◆ **Text provided**:
Originally introduced to public bathrooms as an environmentally-friendly alternative to paper towels, they are now an expected fixture in public bathrooms across the country. However, scientists are now labeling these devices as a public health threat following a disturbing study.
There are many people out there who will avoid public bathrooms at all costs, concerned about the germs and bacteria that these spaces contain. When forced to, they will take precautions to keep themselves as clean as possible, for example lining the toilet seat to create a ‘safe barrier’ or using a paper towel to open the door. However, scientists warn you may be overlooking the biggest offender of them all.
Returning to the basics, as young children, we were taught that the best way to prevent illness and infection was through the act of washing our hands. In fact, if you look on the wall in the bathrooms at most fast food style restaurants, you will see a sign advising the optimal way to carry out this process, eliminating as many bacteria as possible, a reminder for both patrons and employees. Unfortunately, even those who go to great lengths to wash their hands diligently, trusting in the antibacterial power of soap, find their efforts completely undone the moment that they step up to the hand dryer.
The concern is that in order to operate, hand dryers must first take in air, however, in doing so they are also sucking in all the bacteria and germs that are floating in the air of a public bathroom, expelling it in a condensed form on the freshly washed hands of everyone who uses them.
It’s a concern that inspired a team of researchers at the University of Connecticut and Quinnipiac University to investigate just how much bacteria are contained in the air that of these devices. The team used a series of both men’s and women’s bathrooms in 3 basic science research areas, using petri dishes to collect samples. For each bathroom, they would expose one dish to the air in the bathroom for 2 minutes with all the dryers off, and a second to the hot air from the hand dryer for a total of 30 seconds.
They then continued to study the petri dishes, watching for any evidence of bacterial growth. The results confirmed their fears. The petri dishes that were exposed just to the bathroom’s air only grew 1 colony of bacteria if they grew any at all, remaining relatively clean. However, the petri dishes exposed to the hot air from the hand dyer grew on average 18 to 60 colonies of bacteria, with some growing more than 250 colonies!
The findings confirm an ongoing concern that has been expressed before in regard to the use of hand dryers in these public spaces. A 2014 study from the University of Leeds highlighted another concern, focusing instead on the bacteria that are dispersed throughout the bathroom with the use of these dryers.

◆ **Activity**:
Answer these questions using the text on hand dryers:
1. Researchers from which two universities carried out the petri dish study?
2. For how long was the second dish in each bathroom exposed to hot air from the hand dryer?
3. In what year did the University of Leeds study appear?

◆ **Available data**:

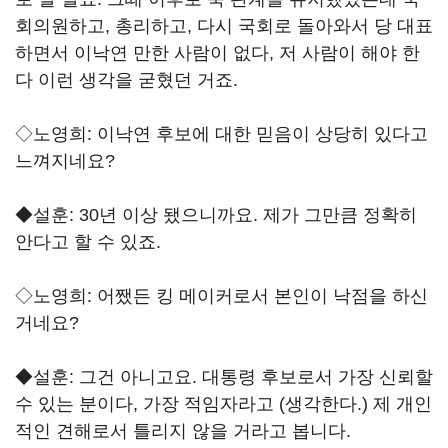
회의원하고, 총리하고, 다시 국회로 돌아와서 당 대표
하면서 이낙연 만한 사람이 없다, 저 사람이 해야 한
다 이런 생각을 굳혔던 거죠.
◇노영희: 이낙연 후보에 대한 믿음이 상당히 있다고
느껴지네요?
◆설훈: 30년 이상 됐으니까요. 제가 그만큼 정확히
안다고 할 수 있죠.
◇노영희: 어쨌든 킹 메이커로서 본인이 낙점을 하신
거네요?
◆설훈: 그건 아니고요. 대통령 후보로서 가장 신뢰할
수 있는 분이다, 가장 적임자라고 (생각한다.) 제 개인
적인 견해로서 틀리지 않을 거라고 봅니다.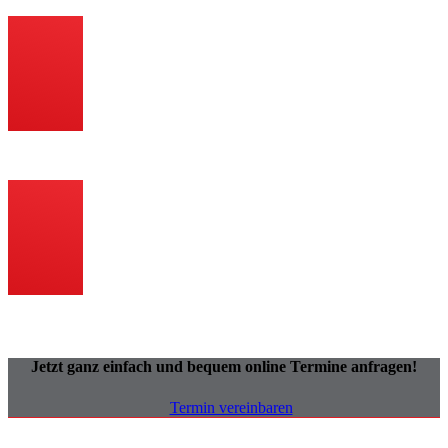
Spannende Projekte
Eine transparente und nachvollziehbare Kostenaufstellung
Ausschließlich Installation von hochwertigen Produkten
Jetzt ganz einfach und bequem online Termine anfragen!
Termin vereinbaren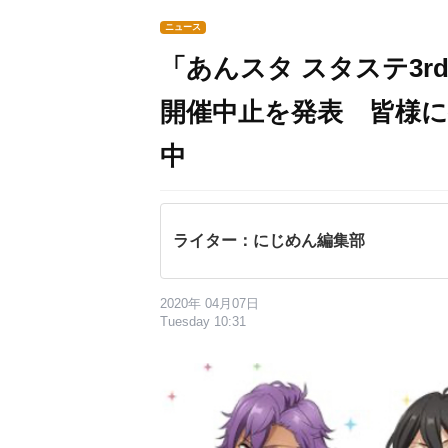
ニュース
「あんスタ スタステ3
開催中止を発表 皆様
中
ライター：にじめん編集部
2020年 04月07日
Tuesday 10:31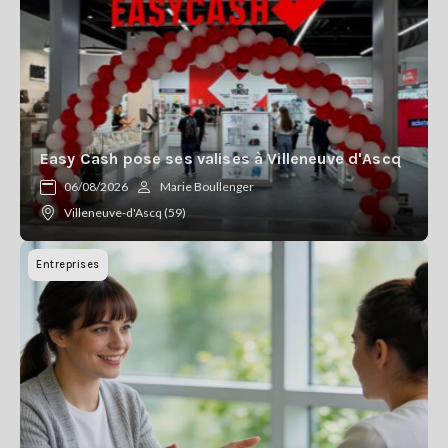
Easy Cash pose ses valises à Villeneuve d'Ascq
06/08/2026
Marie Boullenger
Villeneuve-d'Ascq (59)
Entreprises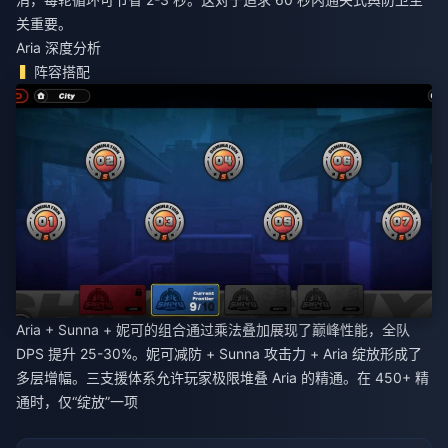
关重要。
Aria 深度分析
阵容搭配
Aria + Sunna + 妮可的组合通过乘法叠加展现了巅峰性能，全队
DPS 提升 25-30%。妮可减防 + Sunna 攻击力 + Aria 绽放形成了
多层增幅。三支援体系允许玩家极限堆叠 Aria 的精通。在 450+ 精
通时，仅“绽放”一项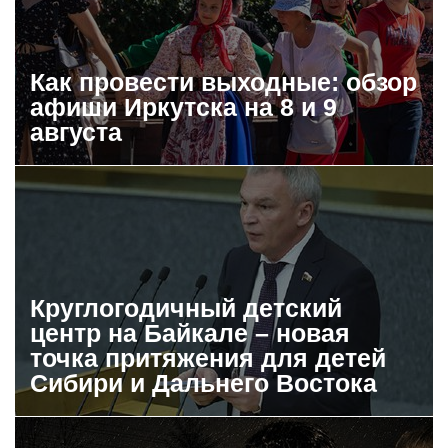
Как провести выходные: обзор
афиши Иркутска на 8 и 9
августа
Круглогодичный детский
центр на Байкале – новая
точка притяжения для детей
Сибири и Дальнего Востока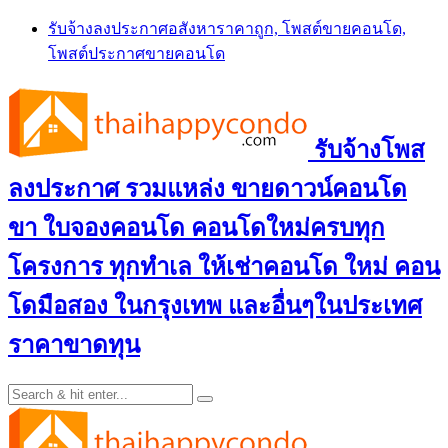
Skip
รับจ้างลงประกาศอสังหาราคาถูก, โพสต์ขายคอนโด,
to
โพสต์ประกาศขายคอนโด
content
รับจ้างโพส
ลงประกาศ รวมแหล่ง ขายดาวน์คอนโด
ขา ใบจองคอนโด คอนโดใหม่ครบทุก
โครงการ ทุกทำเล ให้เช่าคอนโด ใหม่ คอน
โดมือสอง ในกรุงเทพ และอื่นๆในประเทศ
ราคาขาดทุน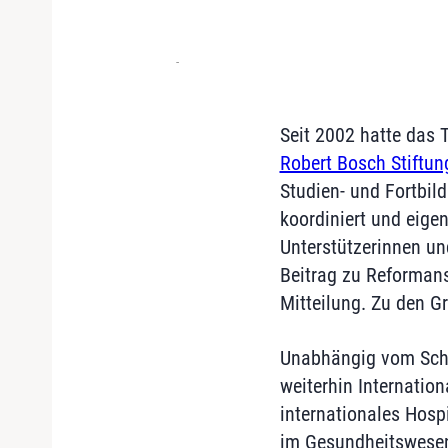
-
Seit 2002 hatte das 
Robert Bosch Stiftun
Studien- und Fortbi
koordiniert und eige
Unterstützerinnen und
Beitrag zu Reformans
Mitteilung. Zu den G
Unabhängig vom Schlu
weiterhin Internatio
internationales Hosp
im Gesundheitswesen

◆ **Task response**:
1. The University of Connecticut and Quinnipiac University
2. 30 seconds
3. 2014